* **Work request**:
Edit the part of the records that opens with the line containing "- Single Point" and closes with the line containing "- Developers need". Return only those lines, with "central server" replaced by "main server" and nothing else altered.

(Records supplied begins)

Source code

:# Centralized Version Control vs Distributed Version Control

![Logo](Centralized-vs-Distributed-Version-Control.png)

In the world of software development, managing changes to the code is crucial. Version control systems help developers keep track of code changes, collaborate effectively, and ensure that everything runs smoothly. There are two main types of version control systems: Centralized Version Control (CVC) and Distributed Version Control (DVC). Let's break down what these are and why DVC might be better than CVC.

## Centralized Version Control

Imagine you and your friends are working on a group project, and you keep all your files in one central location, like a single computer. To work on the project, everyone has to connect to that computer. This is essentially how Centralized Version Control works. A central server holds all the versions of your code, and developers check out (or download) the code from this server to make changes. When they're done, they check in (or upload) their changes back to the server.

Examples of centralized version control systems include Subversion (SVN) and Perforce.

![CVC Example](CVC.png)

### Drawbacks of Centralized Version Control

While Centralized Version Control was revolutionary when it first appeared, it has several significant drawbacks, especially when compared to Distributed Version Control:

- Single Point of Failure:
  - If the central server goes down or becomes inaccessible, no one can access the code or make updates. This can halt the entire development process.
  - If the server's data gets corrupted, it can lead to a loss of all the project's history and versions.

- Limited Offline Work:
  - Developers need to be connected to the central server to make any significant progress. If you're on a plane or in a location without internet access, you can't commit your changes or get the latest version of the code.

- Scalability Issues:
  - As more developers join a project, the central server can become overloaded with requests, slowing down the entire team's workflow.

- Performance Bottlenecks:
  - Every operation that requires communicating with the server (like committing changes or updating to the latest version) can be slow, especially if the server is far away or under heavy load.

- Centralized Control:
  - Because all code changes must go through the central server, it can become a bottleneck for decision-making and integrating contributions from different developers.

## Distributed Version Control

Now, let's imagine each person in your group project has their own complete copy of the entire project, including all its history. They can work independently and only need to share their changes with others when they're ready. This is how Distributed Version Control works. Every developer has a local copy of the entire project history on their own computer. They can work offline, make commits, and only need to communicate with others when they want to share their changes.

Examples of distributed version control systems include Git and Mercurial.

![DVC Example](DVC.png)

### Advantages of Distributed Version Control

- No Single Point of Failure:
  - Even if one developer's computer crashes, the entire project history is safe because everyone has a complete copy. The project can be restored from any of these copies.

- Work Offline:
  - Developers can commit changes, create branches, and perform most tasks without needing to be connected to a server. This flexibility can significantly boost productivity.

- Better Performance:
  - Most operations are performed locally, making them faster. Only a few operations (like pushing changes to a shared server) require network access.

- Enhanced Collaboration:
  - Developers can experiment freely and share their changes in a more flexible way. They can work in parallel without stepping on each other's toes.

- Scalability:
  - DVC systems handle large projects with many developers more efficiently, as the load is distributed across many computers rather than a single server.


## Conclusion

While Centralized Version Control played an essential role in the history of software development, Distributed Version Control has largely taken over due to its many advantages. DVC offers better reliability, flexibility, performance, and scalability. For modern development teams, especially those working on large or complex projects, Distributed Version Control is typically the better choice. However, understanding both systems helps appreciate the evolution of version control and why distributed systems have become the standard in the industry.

(Records supplied ends)

* **Written response**:
- Single Point of Failure:
  - If the main server goes down or becomes inaccessible, no one can access the code or make updates. This can halt the entire development process.
  - If the server's data gets corrupted, it can lead to a loss of all the project's history and versions.

- Limited Offline Work:
  - Developers need to be connected to the main server to make any significant progress. If you're on a plane or in a location without internet access, you can't commit your changes or get the latest version of the code.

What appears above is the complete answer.